A novel CODAS approach based on Heronian Minkowski distance operator for T-spherical fuzzy multiple attribute group decision-making

Abstract

T-spherical fuzzy sets (TSFSs) are more flexible and efficient tools to deal with ambiguous, uncertain and vague information in complex real-world decision-making problems than various extended intuitionistic fuzzy sets. This paper aims to develop a novel T-spherical fuzzy (TSF) Combinative Distance-Based ASsessment (CODAS) based on the Heronian Minkowski distance aggregation operator, this new method can capture interrelationship between input arguments. Some TSF weighted Heronian Minkowski distance (TSFWHMD) aggregation operators with generalization are developed based on Heronian mean and Minkowski-type distance, their properties are discussed as well as their families are analyzed.
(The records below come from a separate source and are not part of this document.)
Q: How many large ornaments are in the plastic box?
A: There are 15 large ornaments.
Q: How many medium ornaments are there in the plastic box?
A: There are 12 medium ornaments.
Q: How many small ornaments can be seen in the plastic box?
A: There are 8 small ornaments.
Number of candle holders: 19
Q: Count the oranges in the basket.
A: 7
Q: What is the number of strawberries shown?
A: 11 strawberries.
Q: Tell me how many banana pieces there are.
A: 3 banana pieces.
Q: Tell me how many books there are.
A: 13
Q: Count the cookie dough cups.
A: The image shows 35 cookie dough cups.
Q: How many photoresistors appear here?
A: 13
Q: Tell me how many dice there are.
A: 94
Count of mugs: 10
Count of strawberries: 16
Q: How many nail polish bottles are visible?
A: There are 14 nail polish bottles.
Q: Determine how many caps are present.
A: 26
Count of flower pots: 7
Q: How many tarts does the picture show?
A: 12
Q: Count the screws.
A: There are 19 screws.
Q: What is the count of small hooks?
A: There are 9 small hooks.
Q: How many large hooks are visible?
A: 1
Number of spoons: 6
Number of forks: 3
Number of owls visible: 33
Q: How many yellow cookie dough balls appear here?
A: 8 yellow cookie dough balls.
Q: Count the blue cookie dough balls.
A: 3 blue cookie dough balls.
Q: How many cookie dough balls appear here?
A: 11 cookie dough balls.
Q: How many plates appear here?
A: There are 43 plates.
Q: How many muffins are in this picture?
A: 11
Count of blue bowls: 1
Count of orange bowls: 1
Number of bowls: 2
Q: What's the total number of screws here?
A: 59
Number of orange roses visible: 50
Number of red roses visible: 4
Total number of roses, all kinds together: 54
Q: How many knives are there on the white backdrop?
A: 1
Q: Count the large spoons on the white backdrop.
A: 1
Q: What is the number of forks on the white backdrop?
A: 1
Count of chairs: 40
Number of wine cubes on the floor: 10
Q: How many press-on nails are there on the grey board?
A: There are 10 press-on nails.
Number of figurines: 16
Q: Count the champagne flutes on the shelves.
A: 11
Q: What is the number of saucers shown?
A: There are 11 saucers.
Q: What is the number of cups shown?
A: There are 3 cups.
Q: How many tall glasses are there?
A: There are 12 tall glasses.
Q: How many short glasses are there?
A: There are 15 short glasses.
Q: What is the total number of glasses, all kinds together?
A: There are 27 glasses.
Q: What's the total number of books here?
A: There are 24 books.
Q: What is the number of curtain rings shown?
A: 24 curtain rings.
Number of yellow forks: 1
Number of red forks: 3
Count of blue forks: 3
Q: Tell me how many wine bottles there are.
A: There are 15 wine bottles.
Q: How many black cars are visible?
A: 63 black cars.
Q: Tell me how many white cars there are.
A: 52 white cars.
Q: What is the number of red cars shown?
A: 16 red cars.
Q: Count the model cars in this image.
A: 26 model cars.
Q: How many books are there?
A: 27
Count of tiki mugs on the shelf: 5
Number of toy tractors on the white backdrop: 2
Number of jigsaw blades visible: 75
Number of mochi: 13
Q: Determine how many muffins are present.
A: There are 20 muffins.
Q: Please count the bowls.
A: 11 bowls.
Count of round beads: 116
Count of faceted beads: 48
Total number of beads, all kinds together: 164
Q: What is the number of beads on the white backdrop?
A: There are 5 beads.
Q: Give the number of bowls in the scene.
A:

Furthermore, the TSF MAGDM methodology based on the improved CODAS is designed, where the Minkowski-type distance is used to define the TSF similarity for computing the expert weights and to construct the maximizing deviation method (MDM) for determining the attribute weights, respectively. The TSF ordered weighted Heronian Hamming distance (TSFOWHHD) and TSF ordered weighted Heronian Euclidean distance (TSFOWHED) operators derived from the TSFOWHMD operator are integrated into the CODAS method, which is an improved method for both measuring the deviation of the negative ideal solution from each alternative and capturing the correlation between attributes. Finally, the feasibility and practicality of developed methodology are illustrated with an example of CAE (Computer Aided Engineering) software selection for lithium-ion power battery (LiPB) design, sensitivity analysis and method comparisons are performed to elucidate the reliability and validity of the developed methodology.